Please repeat the lines below, exactly and only, from the one that holds "private & public." through the one that holds "Rules jako Crona.".

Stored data
============================================================

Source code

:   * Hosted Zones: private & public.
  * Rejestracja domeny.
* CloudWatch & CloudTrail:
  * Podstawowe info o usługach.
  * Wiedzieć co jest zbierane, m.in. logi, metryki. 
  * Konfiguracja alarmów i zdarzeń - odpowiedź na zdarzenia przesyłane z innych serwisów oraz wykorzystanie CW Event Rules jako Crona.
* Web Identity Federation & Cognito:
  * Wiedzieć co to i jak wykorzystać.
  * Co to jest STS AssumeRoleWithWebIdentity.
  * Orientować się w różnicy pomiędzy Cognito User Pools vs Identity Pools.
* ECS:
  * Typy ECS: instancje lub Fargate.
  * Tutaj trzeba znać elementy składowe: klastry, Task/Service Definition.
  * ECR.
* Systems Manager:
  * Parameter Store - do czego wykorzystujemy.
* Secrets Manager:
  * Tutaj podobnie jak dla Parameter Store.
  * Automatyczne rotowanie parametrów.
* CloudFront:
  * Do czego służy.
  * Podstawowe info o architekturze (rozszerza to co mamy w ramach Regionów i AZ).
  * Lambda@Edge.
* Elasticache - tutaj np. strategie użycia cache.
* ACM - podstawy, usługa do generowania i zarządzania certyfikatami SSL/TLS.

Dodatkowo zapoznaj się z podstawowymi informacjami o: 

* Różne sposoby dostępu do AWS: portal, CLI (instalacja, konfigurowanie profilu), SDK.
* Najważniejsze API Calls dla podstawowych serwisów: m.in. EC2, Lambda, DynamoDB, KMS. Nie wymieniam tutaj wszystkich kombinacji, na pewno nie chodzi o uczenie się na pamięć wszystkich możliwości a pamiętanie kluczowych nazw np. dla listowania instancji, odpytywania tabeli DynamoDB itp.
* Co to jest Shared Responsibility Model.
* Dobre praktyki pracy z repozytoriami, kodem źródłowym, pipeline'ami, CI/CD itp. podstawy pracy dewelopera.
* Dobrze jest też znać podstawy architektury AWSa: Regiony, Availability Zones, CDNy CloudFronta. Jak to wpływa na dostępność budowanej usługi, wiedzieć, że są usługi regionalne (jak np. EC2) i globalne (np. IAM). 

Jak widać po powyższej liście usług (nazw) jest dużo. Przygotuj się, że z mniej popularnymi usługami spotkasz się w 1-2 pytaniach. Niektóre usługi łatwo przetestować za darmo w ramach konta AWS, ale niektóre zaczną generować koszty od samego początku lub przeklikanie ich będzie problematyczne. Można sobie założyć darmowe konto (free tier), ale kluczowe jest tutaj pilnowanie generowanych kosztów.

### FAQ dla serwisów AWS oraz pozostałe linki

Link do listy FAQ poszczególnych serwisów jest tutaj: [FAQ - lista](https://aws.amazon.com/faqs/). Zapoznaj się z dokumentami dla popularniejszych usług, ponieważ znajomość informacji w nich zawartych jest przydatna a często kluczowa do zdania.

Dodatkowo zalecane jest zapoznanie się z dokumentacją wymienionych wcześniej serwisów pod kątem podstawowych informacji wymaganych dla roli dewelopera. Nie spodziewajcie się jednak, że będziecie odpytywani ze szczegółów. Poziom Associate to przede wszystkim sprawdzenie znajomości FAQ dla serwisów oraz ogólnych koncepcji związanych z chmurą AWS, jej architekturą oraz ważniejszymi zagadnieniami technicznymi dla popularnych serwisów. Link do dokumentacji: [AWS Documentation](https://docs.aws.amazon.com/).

============================================================

§ **Written solution**:
:   * Hosted Zones: private & public.
  * Rejestracja domeny.
* CloudWatch & CloudTrail:
  * Podstawowe info o usługach.
  * Wiedzieć co jest zbierane, m.in. logi, metryki. 
  * Konfiguracja alarmów i zdarzeń - odpowiedź na zdarzenia przesyłane z innych serwisów oraz wykorzystanie CW Event Rules jako Crona.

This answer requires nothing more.